5. **LLM query patterns.** ChatGPT/Claude/Perplexity prompts are longer, conversational, full questions: *"which CRM works best for a 5-person agency on monthly retainers"* vs. Google's terse *"crm for agencies"* [7][8]. Capture both — Google and AI-citation traffic come from different phrasings of the same intent.

## The discovery flow

1. **Define your seed cluster.** 3–5 root concepts your product solves. For `vibecrafting.ai`: `vibecoding`, `ai coding workflow`, `claude code prompts`, `cursor vs claude code`, `ai-assisted dev for non-engineers`.
2. **Mine the 5 signals in parallel.** Dump everything to a working list — don't filter yet.
3. **Cluster by intent.** Tag each candidate **informational** (how/what/why), **commercial** (best/vs/review), **transactional** (buy/download/pricing), or **navigational** (brand). The four-intent model still rules in 2026, with context-sensitivity layered on top [9].
4. **Rank by attainability × intent-fit.** Don't chase head terms in clusters where you have zero authority.
5. **Write `KEYWORD_MAP.md`** — 30–100 candidates grouped by cluster and intent, one-line note per cluster on which signal surfaced it.

## The intent-attainability matrix

```
                LOW VOLUME           HIGH VOLUME
HIGH INTENT  | first targets here | long-game commercial
LOW INTENT   | skip               | informational pillar
```

**First targets** = low-volume, high-intent. For `vibecrafting.ai`: *"how to set up claude code skills for a beginner"* before *"best ai coding tool"*. Wins compound; head terms come later.

## Common mistakes

- **Chasing head terms** with no domain authority — the SERP is owned by 10-year-old sites.
- **Ignoring intent.** Informational guide on a SERP full of pricing pages won't rank [9].
- **Mining only Google.** All 2–3 word terms = invisible to ChatGPT/Claude citations [7][8].
- **Validating from one signal.** Require ≥2 signals before a keyword enters the map.
- **Forgetting the long tail.** 4–6 word conversational questions are where new sites win [10].

## Quick reference — where to mine first

| If your product is… | Mine first |
|---|---|
| Dev tool / API | HN, GitHub issues, Stack Overflow, ChatGPT-style "how do I X with Y" |
| Indie SaaS / B2B | Indie Hackers, r/SideProject, r/SaaS, competitor SERP, PAA |
| Consumer product | Reddit subs, Trends rising, autocomplete a–z, YouTube suggest |
| Local service | Autocomplete with city modifiers, Google Maps suggestions, "near me" PAA |
| Content/media | PAA recursion, Answer the Public, related searches, LLM "explain X" prompts |

## Lifecycle

Runs **once**, at the start.

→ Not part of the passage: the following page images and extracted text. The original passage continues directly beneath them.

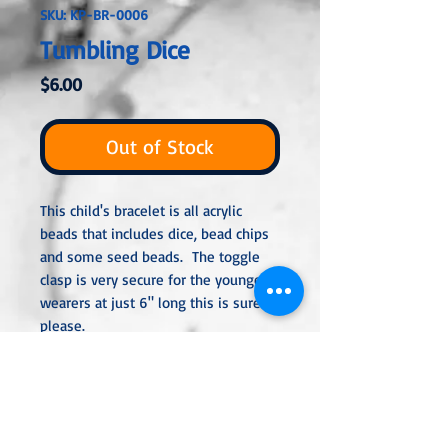
SKU: KP-BR-0006
Tumbling Dice
Price
$6.00
Out of Stock
This child's bracelet is all acrylic
beads that includes dice, bead chips
and some seed beads. The toggle
clasp is very secure for the youngest
wearers at just 6" long this is sure to
please.
All metal used is nickel-free and
either sterling silver, silver or gold
plated or stainless steel unless
noted otherwise in the description.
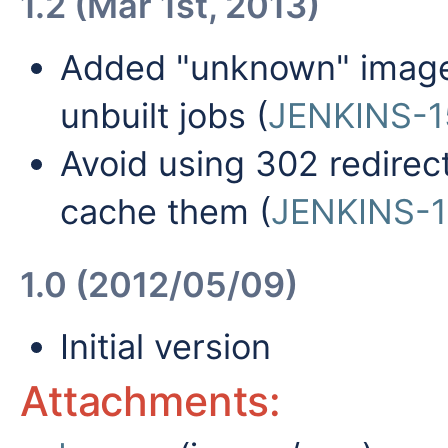
1.2 (Mar 1st, 2013)
Added "unknown" image 
unbuilt jobs (
JENKINS-1
Avoid using 302 redirec
cache them (
JENKINS-
1.0 (2012/05/09)
Initial version
Attachments:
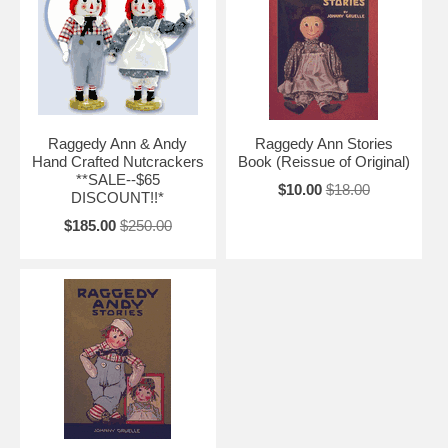
Raggedy Ann & Andy
Raggedy Ann Stories
Hand Crafted Nutcrackers
Book (Reissue of Original)
**SALE--$65
$10.00
$18.00
DISCOUNT!!*
$185.00
$250.00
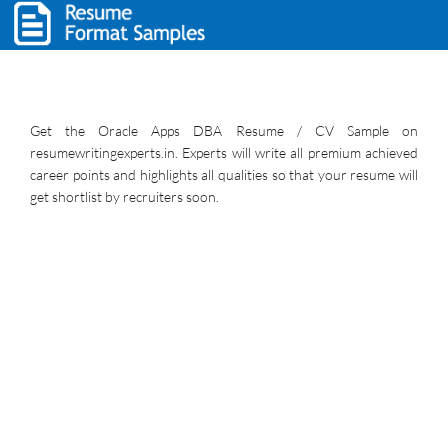
Get the Oracle Apps DBA Resume / CV Sample on
resumewritingexperts.in. Experts will write all premium achieved
career points and highlights all qualities so that your resume will
get shortlist by recruiters soon.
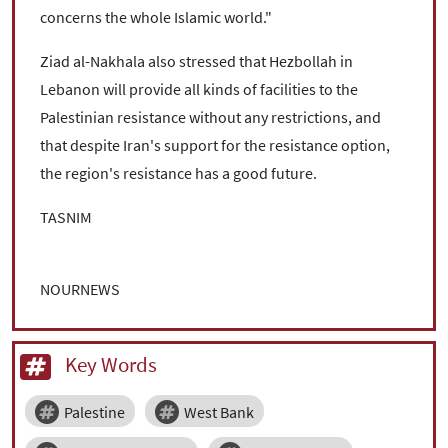
concerns the whole Islamic world."
Ziad al-Nakhala also stressed that Hezbollah in
Lebanon will provide all kinds of facilities to the
Palestinian resistance without any restrictions, and
that despite Iran's support for the resistance option,
the region's resistance has a good future.
TASNIM
NOURNEWS
Key Words
Palestine
West Bank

After ~90 days of GSC data, hand off to `finding-underserved-keywords`. Never re-run this once GSC has signal — GSC is always the better source.

## What's next

- `planning-topic-clusters` consumes `KEYWORD_MAP.md` into a pillar/spoke structure.
- `optimizing-on-page` for the first piece of content.
- `auditing-technical-seo` if the site isn't deployed yet.

Citations and verification tags in [SOURCES.md](SOURCES.md).